Currently, legislators craft maps that involve absurd line drawing in order for politicians to insulate themselves from public accountability, as can be seen in the map below of
Maryland’s 3rd Congressional district. Without the possibility of judicial review, there is no reason politicians will have to follow even the most basic intuitive criteria, such as contiguity. Non-justiciability amounts to a free-for-all.

Maryland US Congressional District 3 (since 2013)

Politicians around the country will use all the information in their voter files and all the tricks of big data to ensure that the will of the people is irrelevant to determining who represents them. As well as the 10:3 split in North Carolina, we should expect to see a 18:0 split in Illinois if the Court holds that partisan gerrymandering in non-justiciable—anyone who thinks Mike Madigan will care about traditional districting criteria (other than the mandatory one-person-one-vote requirement) if the courthouse door is closed to complaints about partisan gerrymandering is a fool.

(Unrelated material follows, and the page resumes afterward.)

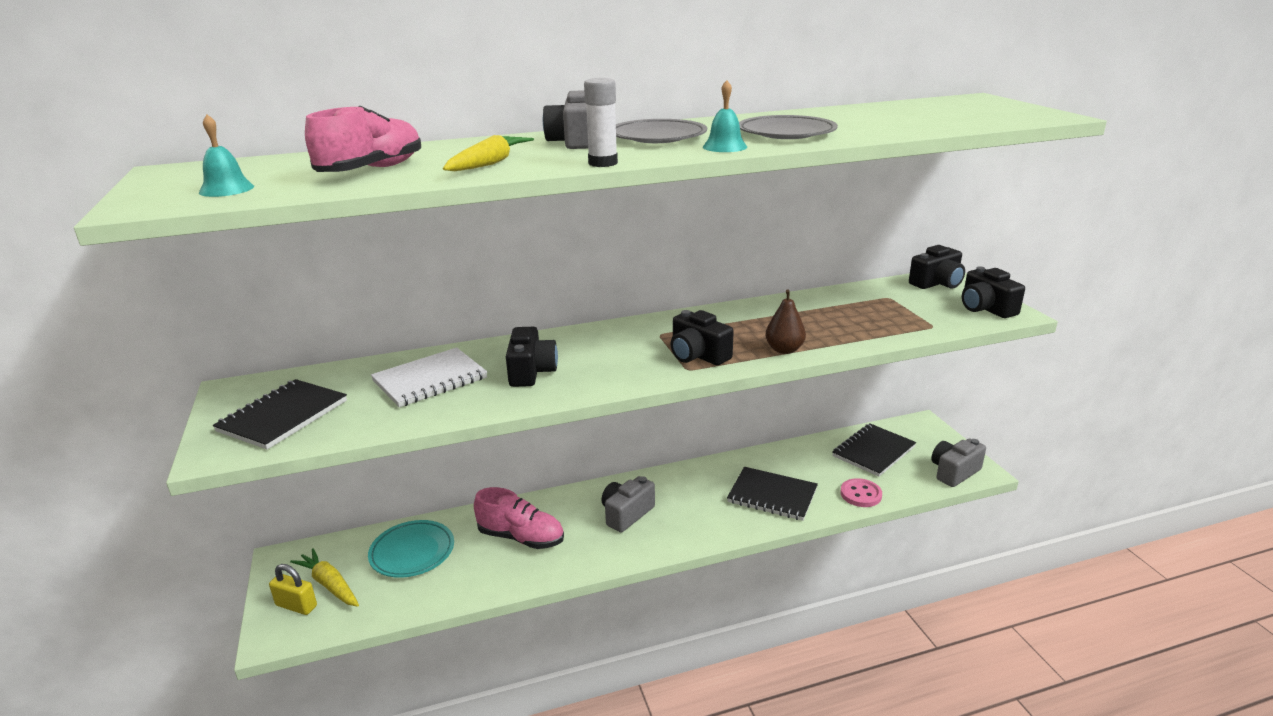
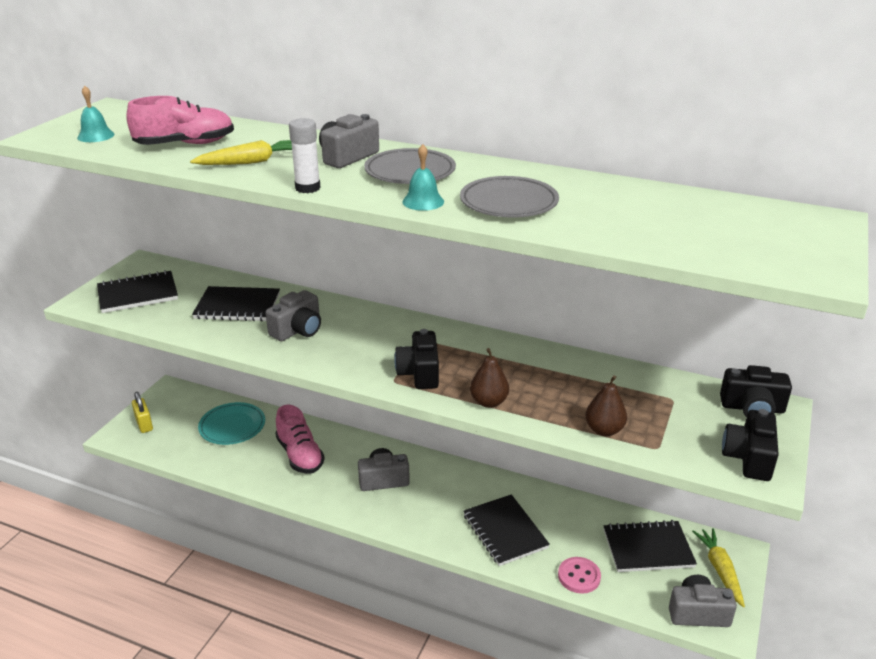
camera: 40 degrees right, 5 degrees up
(329, 584) = (172, 421): yellow carrot -> yellow carrot (719, 570)
(430, 380) = (237, 306): white notebook -> black notebook
(531, 372) = (298, 330): black camera -> grey camera
(886, 331) = (604, 430): none -> brown pear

Disproportionate angst over proportional representation

The hardest question in partisan gerrymandering is how one can definitively say whether a district map or a statewide map is fair or unfair without simply relying on the fact that it fails to deliver proportional representation. Of course, proportional representation sounds appealing, but individual House members represent distinct geographic areas and are elected on a “first past the post” basis—both factors are likely to produce non-proportional outcomes from time to time, even without deliberate partisan bias.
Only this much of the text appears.